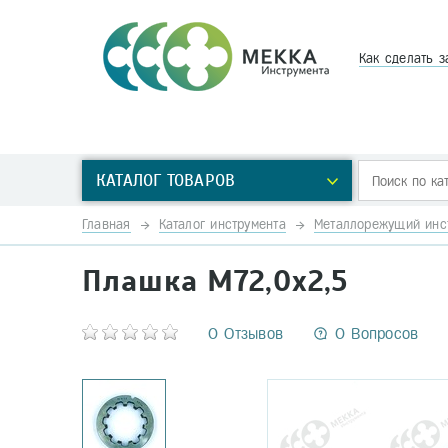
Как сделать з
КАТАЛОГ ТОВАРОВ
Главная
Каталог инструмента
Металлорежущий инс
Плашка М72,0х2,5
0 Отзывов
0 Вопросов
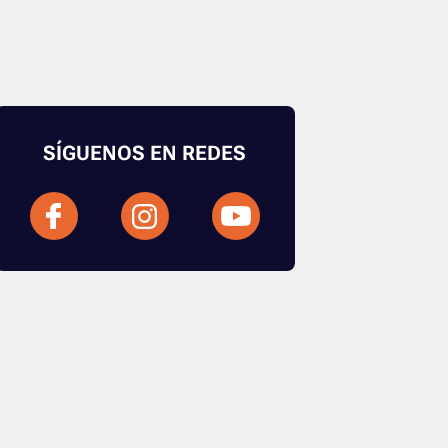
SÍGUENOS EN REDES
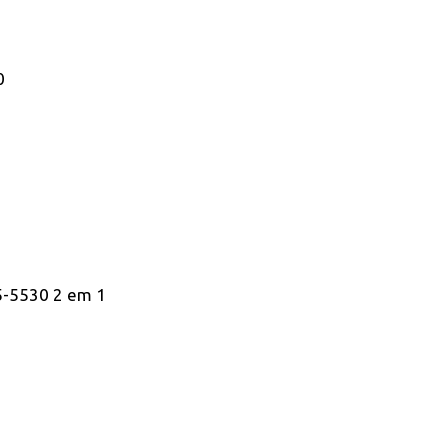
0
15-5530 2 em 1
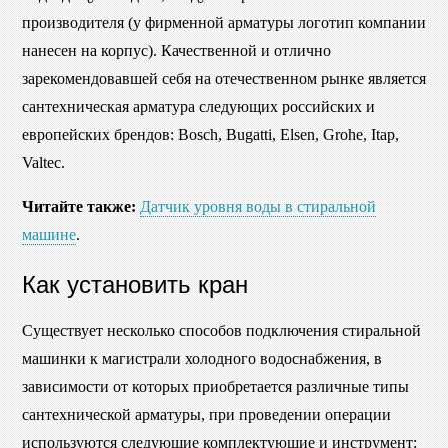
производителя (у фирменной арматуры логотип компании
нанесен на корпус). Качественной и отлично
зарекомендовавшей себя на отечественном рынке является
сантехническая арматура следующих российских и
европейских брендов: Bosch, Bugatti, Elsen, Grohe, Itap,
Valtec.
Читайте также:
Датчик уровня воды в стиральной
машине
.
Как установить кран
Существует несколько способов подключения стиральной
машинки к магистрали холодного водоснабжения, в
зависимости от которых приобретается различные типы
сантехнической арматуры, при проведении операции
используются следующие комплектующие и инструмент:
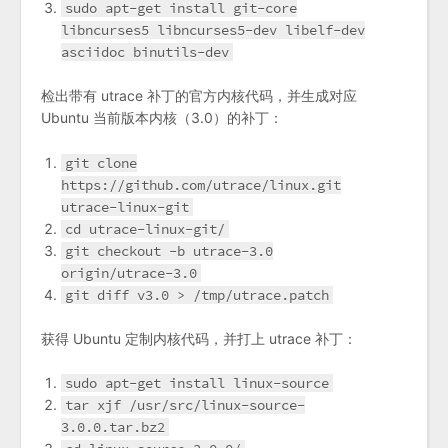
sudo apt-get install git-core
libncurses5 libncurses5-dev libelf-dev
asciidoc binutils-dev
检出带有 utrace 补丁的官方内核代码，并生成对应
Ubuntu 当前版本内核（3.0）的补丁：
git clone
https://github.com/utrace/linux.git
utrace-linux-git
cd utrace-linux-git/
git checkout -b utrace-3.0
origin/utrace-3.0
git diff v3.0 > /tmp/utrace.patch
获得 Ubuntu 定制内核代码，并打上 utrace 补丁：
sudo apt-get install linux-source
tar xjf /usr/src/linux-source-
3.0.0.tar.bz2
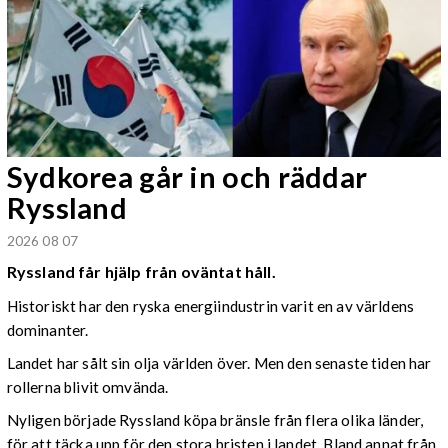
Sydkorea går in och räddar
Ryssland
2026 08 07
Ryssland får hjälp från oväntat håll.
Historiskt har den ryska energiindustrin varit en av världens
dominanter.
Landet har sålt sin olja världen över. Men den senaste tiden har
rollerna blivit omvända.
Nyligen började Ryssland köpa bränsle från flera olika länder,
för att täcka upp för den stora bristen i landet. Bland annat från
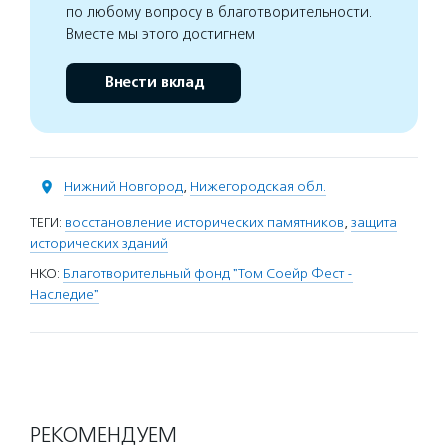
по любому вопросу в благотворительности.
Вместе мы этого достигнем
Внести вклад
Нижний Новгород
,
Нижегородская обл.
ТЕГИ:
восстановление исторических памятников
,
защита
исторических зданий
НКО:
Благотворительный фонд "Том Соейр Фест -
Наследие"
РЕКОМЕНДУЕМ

****

Across the records above, return every line that contains the word "Ryssland".

Ryssland
Ryssland får hjälp från oväntat håll.
Nyligen började Ryssland köpa bränsle från flera olika länder,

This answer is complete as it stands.